To solve this problem, we need to uniquely identify requests, and then tie the
response message to the request using the identifier.
Typical solution is to use per-client sequence numbers:
Each client numbers its requests with integers starting at 0.
Server includes the request number in its responses.
This solves the above scenario like this:
client sends request f(10) with sequence number 0
client receives a response with result 20 for sequence number 0
client sends request f(15) with sequence number 1
client receives a response with result 20 for sequence number 0
Now we can tell that the response was actually a duplicate.
If instead the client received a response that the result for sequence number 1 is 20
then we would know that it wasn't a duplicate and that the result just
happened to be 20 again.
Naive RPC with request identifiers
Here is an updated protocol now that we have added request identifiers to Naive RPC.
Protocol:
Kinds of node:
There are two kinds of nodes: clients and servers.
There can be any number of clients and any number of servers.
State at each kind of node:
Client:
current sequence number, an integer, initially 0.
set of outstanding requests, a set of sequence numbers, initially empty.
Server: None beyond what is required to execute the functions provided over RPC.
Messages:
Request message
Source: Clients
Destination: Servers
Contents:
What function the client is requesting to call.
The (serialized) arguments to pass to that function.
A sequence number (integer)
When is it sent?
Whenever a client wants to invoke an RPC.
To start a new RPC, the client takes its current sequence
number, \(n\), and sends a Request message to the server with
\(n\) (and the function name and arguments). It then adds
\(n\) to its set of outstanding requests and finally
increments its current sequence number.
What happens at the destination when it is received?
The server calls the (local) function on the (deserialized)
provided arguments and sends a response message back to the client
with the (serialized) return value and the same sequence number as the request.
Response message
Source: Servers
Destination: Clients
Contents:
The (serialized) return value from the function.
A sequence number (integer)
When is it sent?
When a server finishes executing a request.
What happens at the destination when it is received?
The client checks if the sequence number is in its set of
outstanding requests. If not, the message is ignored.
Otherwise, the client removes the message's sequence number
from its set of outstanding requests, deserializes the return
value and returns it to the application layer.
This protocol solves the problem of confusing response messages from different requests.
However, it still suffers from many other problems, such as the client waiting
forever if certain messages get dropped, and the server executing the same
request multiple times.
RPC Semantics
Our options in more detail
Naive
The client might never receive a response (e.g., request gets dropped)
If the client receives a response message to a request:
we know nothing because we cannot distinguish response messages from different requests, so it's possible this response was to a previous request.
(technically, if this is the first request the client has sent, then it
knows the request has been executed at least once, because there are no
other previous response messages that this one could be a duplicate of.)

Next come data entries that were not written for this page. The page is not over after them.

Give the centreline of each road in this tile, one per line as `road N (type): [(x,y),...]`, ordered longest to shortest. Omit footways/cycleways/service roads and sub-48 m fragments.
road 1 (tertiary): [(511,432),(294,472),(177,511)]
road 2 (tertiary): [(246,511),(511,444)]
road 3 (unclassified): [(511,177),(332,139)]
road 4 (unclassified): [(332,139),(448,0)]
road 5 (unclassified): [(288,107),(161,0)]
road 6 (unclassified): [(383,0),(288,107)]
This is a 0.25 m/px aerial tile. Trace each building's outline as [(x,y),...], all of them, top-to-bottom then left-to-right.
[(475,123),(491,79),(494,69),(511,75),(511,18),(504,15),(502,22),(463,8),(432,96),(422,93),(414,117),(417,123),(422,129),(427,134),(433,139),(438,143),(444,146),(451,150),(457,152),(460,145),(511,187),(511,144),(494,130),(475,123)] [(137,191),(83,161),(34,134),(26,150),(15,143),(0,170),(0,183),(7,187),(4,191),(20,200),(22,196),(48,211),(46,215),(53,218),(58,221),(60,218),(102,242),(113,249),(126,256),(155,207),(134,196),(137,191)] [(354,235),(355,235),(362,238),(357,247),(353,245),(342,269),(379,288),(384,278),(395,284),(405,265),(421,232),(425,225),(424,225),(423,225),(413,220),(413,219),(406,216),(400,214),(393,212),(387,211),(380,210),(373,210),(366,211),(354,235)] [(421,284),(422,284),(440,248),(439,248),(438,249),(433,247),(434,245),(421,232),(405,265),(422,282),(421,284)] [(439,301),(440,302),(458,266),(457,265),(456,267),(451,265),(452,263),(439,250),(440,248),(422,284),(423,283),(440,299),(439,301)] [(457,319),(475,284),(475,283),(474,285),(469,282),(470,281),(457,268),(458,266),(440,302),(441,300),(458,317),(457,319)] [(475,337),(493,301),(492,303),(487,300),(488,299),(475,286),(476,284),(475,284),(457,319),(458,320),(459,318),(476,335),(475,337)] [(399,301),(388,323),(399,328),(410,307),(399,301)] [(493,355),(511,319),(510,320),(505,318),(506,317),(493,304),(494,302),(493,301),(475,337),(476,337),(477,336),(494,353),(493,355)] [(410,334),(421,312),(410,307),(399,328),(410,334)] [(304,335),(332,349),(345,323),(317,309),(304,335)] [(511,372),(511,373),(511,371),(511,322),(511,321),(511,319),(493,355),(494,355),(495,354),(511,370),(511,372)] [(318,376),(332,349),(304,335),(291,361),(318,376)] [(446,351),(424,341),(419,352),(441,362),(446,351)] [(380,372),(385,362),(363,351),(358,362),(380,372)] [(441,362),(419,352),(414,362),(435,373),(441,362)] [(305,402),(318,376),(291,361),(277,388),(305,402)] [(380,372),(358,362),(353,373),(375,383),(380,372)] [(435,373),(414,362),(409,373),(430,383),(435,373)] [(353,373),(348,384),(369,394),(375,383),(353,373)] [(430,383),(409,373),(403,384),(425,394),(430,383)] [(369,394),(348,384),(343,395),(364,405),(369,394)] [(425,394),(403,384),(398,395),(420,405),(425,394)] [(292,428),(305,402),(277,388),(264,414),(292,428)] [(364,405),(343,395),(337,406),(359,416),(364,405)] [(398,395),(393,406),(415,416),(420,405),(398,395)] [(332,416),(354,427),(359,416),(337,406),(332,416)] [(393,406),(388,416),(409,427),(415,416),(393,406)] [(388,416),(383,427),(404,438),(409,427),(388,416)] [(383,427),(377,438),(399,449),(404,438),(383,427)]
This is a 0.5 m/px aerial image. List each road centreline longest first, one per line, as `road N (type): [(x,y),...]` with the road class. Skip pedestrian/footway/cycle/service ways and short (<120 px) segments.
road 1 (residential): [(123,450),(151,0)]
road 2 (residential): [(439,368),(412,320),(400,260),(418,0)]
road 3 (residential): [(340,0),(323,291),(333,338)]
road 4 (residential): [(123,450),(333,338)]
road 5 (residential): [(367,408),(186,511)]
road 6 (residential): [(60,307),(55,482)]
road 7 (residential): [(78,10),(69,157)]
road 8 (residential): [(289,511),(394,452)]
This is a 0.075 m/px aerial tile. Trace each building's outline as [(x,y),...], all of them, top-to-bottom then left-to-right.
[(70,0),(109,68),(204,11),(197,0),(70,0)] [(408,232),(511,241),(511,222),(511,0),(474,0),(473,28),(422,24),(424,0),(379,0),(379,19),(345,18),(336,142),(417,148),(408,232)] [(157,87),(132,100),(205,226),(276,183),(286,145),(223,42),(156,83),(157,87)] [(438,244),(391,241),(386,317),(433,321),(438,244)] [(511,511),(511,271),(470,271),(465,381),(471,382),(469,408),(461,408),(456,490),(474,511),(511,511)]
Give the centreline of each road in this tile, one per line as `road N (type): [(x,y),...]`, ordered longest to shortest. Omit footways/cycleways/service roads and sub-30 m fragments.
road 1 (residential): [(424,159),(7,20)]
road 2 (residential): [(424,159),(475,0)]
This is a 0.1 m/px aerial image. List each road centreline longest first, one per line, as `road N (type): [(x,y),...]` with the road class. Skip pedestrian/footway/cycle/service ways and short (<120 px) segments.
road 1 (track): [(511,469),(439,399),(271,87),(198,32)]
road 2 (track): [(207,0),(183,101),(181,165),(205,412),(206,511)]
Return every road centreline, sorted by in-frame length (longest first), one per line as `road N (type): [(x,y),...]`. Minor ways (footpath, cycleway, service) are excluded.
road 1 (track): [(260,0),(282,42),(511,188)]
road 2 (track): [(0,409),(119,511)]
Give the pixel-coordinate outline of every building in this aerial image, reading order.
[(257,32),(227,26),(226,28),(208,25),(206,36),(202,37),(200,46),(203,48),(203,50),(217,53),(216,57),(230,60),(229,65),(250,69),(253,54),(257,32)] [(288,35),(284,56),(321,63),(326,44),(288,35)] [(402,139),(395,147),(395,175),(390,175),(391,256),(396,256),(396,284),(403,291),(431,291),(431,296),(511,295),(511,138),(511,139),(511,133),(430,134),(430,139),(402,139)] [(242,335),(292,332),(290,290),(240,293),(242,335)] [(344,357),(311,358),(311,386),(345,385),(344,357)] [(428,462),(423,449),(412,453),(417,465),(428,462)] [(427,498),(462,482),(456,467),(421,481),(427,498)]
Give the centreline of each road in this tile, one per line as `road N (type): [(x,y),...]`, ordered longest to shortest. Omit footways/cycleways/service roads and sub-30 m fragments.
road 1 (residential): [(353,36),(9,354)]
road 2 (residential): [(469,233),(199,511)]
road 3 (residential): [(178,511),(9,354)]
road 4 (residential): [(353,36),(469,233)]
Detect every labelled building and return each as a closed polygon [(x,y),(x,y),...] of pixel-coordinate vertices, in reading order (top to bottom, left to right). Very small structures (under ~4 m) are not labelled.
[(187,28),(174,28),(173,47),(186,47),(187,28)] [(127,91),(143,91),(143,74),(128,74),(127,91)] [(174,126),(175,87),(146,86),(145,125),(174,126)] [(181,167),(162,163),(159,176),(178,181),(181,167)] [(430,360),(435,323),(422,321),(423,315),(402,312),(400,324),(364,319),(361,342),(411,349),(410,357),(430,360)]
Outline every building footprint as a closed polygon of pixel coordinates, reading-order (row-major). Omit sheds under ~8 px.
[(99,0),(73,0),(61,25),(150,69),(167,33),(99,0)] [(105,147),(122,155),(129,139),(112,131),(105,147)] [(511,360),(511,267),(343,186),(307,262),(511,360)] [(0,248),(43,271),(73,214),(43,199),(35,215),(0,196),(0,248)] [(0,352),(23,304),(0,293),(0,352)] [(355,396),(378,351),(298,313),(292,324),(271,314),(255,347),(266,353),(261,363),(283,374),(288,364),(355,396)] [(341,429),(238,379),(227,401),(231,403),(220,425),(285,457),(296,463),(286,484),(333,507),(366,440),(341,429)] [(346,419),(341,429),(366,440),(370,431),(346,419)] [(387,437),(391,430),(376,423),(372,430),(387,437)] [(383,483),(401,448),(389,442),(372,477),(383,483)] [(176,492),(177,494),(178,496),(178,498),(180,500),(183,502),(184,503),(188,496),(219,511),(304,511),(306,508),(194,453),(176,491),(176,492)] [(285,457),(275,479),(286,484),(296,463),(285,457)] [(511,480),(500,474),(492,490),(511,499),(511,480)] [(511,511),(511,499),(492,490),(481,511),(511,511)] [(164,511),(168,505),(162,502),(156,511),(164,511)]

If the client does not receive a response message:
we know nothing: the request might have been executed (or it might not, or it might have been executed more than once)
Naive with request identifiers
The client might never receive a response (e.g., request gets dropped)
If the client receives a response message to a request:
then the request was executed at least one time (perhaps more than once)
If the client does not receive a response message:
we know nothing: the request might have been executed (or it might not, or it might have been executed more than once)
At least once
The client will eventually receive a response message (or die trying).
If the client receives a response message to a request:
then the request was executed at least one time (perhaps more than once)
If the client does not receive a response message:
it blocks forever retransmitting the request and waiting until it receives a response
At most once
The client might never receive a response (e.g., request gets dropped)
If the client receives a response message to a request:
then the request was executed exactly once
If the client does not receive a response message:
then the request might have been executed (or it might not, but definitely not more than once)
Exactly once
The client will eventually receive a response message (or die trying).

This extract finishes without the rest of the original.